The complex nature of KeepMedia's source material means that humans are inevitably involved in the review process, and the integral ECS Inspector provides intuitive tools to streamline this involvement.

Once the automated conversion process is complete, our services team examines structures and text identified by the conversion engine, adding value to the output and resolving any outstanding conversion ambiguities.

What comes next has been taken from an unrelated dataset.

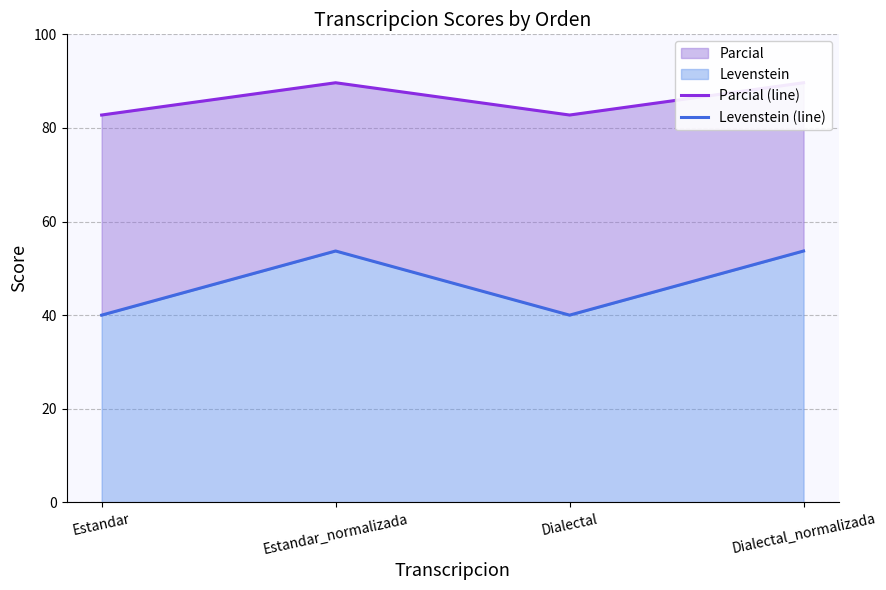

What is the label of the 3rd point from the right?

Estandar_normalizada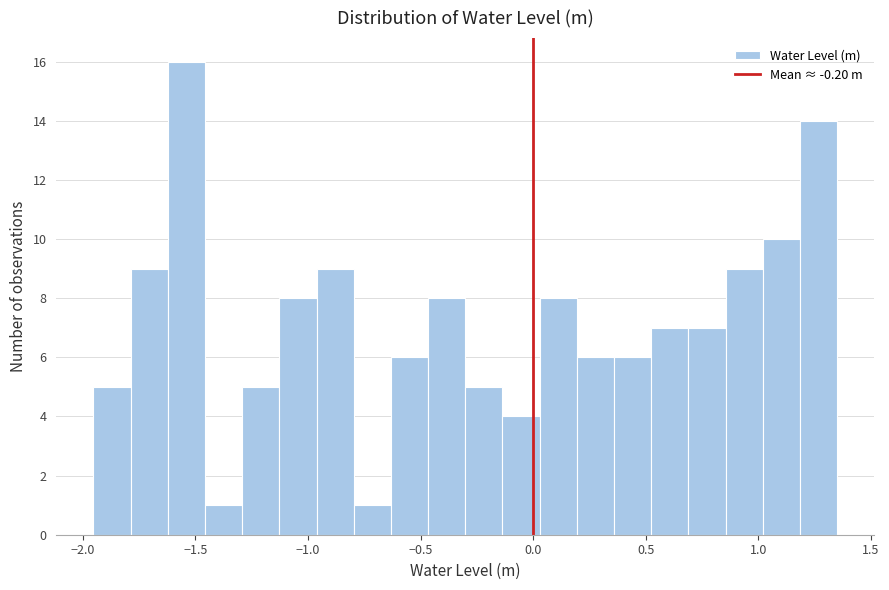

Around what value on the x-axis is the tallest bar? Give the approximate position of its centre, as read against the axis.

-1.55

They can also separate and extract text layers from graphical objects, to quickly and easily:

  • Differentiate between images that are “decoration”, and those that are part of the main document content
  • Identify text that overlays an image as “part of the image” or “part of the main body text.”

Finally, the files are automatically post-processed to the KeepMedia DTD, with metadata tagged so that the output XML will seamlessly integrate into KeepMedia's system.

ECS Inspector Screenshot
Before any XML is generated, our service team confirms via the ECS Inspector that all graphics and text are separated as required, and all parallel text flows are correctly identified.

Result / Benefits

All KeepMedia's PDF source files are processed automatically, checked by hand, enhanced where required, and returned as ready-to-load XML.

Human resource is generally the most costly part of any process. But because Exegenix conversion technology automates so much of the heavy lifting, our services team is able to spend time on issues that only human intervention can resolve, without raising the overall cost of conversion.

Agrees Dan Climan, Director of Content Management, KeepMedia: “Exegenix has exceeded our expectations. Their automated conversion technology gives us consistent output, and their services team's attention to detail ensures we can provide high quality articles to our paying customers without delay.”

KeepMedia gets great results at an outstanding price.